Most high school students are required to read 1984 by George Orwell. While this novel was published in 1949, it foreshadows many of the real political controversies that have resulted since 2001 with regards to U.S. government surveillance. In the novel, the citizens in the dystopian society, Oceania, are constantly watched and listened to in the privacy of their own homes (Orwell). After reading this novel, you may have thought, ‘this could never happen in the United States’. After all, American citizens, under The Constitution, are guaranteed freedoms and privacy rights that would not permit this type of eavesdropping. The novel’s significance in 1949 was unknown; however, today it stands as a great representation of the threat that an unrestricted government could pose. While a reader could not imagine how a government would be allowed such liberties, this unjustified espionage is ongoing in the United States without the knowledge or disclosure by government entities. Unwarranted government surveillance programs advertised as providing protection against domestic and international terrorism have overstepped the boundaries of personal privacy rights guaranteed by The Fourth Amendment. Americans aware of the surveillance being conducted are irresolute with the value of security from these programs and the invasion of privacy that they incur. 

Historical events have shaped national security. Security measures have been modified in reaction to events that tested the government’s ability to protect America. Government surveillance is not a new concept but one that is addressed in The Constitution; however, the magnitude of surveillance has escalated beginning in the 20th century (Suarez). On September 11th, 2001 (9/11) the United States was attacked by Al-Qaeda, leaving almost 3,000 innocent civilians dead and thousands more severely injured. This was the largest international terrorist attack on U.S. soil. Prior to 9/11, restrictions on the U.S. intelligence community, including the NSA, the Federal Bureau of Investigation (FBI), and the Central Intelligence Agency (CIA), did not allow the exchange of information regarding security concerns (Suarez). Consequently, suspicious information gathered by each agency could not be linked; thus, investigations concerning terrorist threats could not be substantiated. These concurrent attacks revealed the importance of collected data being consolidated.

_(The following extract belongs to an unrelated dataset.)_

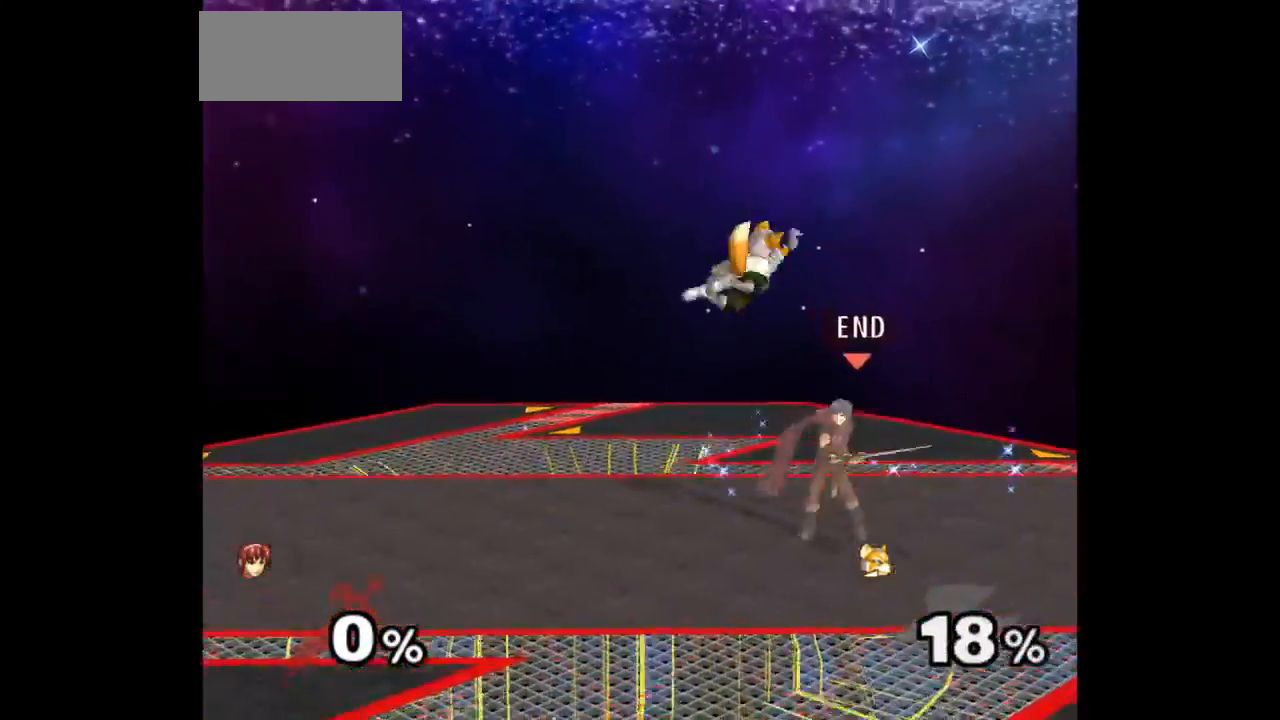
{"buttons": [], "left_stick": "up", "right_stick": "center", "events": [[117, "left_stick", "down-left"], [167, "left_stick", "up"], [183, "Z", "down"], [267, "Z", "up"], [333, "left_stick", "center"], [383, "left_stick", "up"]]}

Following the attacks, in an effort to calm and relieve panic, President George W. Bush, in a public address to the nation, promised an increase in national security and safety (“Text of Bush’s Address”). Security measures of all types were increased in an effort to eliminate any further threat of attack. These security measures included additional police presence at all airports, public events, and heavily populated areas, increased police force, and intensified technological surveillance. During his address to the nation, President Bush spoke about how the enemy hates our freedoms and liberties in an effort to justify the intensified surveillance (Ludlow). The events of 9/11 led to an increase in the National Security Administration’s (NSA) role in preventing terrorism on U.S. soil. As a result, foreign communications were monitored in an unprecedented manner. The apprehension of Americans resulted in an outward cry for protection and a willingness to accept the new measures that were implemented without fully understanding their ramifications.

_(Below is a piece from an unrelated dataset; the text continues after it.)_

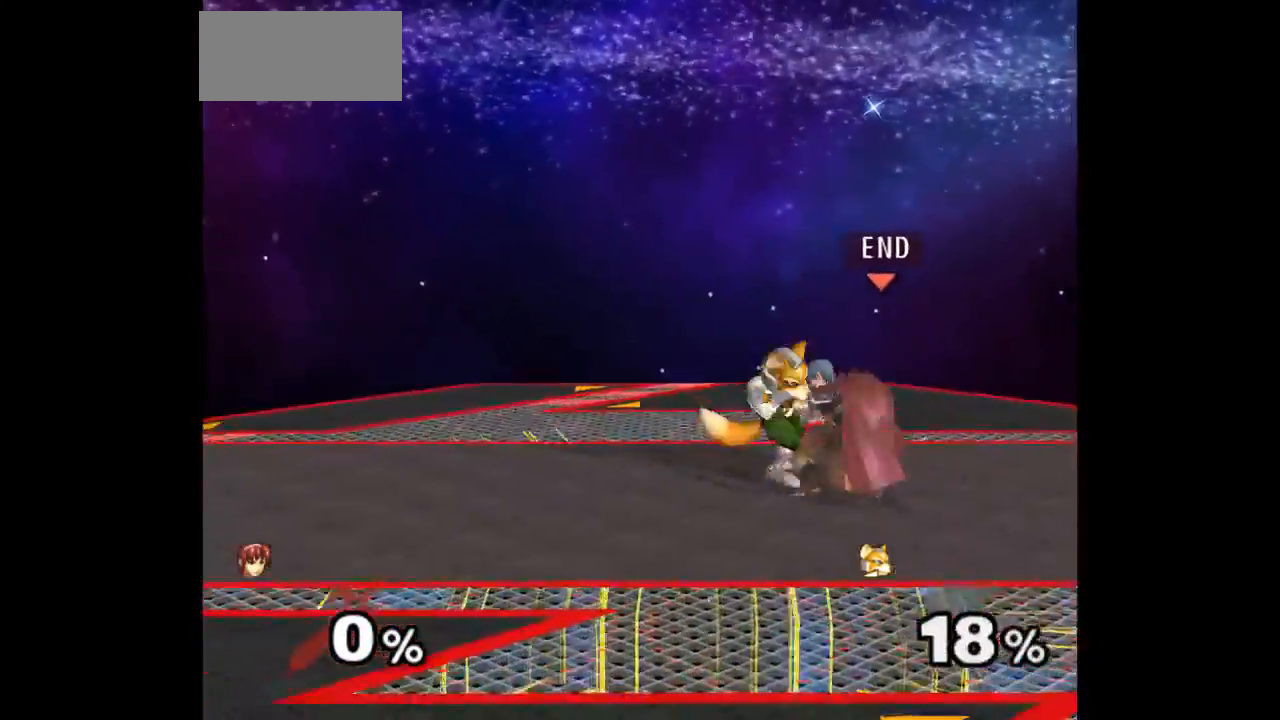
{"buttons": [], "left_stick": "right", "right_stick": "center", "events": [[67, "left_stick", "center"], [417, "left_stick", "left"], [467, "left_stick", "right"]]}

As a result of 9/11, a new surveillance plan called the Uniting and Strengthening America by Providing Appropriate Tools Required to Intercept and Obstruct Terrorism Act, also referred to as the USA PATRIOT act, was approved by President Bush. The USA PATRIOT act was designed to focus on enhancing the investigative tools that were available to security agencies for protection of the U.S. The FBI was granted expanded use of National Security Letters for the purpose of searching telephone, email, or financial activity without a court order. Additionally, the NSA was given allowance to operate a mass phone data collection program without requiring a warrant (Suarez). The allowance that granted mass phone data collection was the first contribution in allowing the government to take surveillance measures too far. Furthermore, the mass collection of phone data that was approved under the USA PATRIOT act was in violation of The Fourth Amendment. The Fourth Amendment was created to provide protection against unwarranted entry or seizure of belongings; therefore, collecting phone data from activity conducted inside an individual’s home violates this. The USA PATRIOT act gave the security agencies more freedom to conduct unwarranted surveillance with the intent of aiding in prosecution of terrorists and prevention of terrorism. As the volume of surveillance increased, so did the need for multifaceted programs that could aggregate and sort the collected data.  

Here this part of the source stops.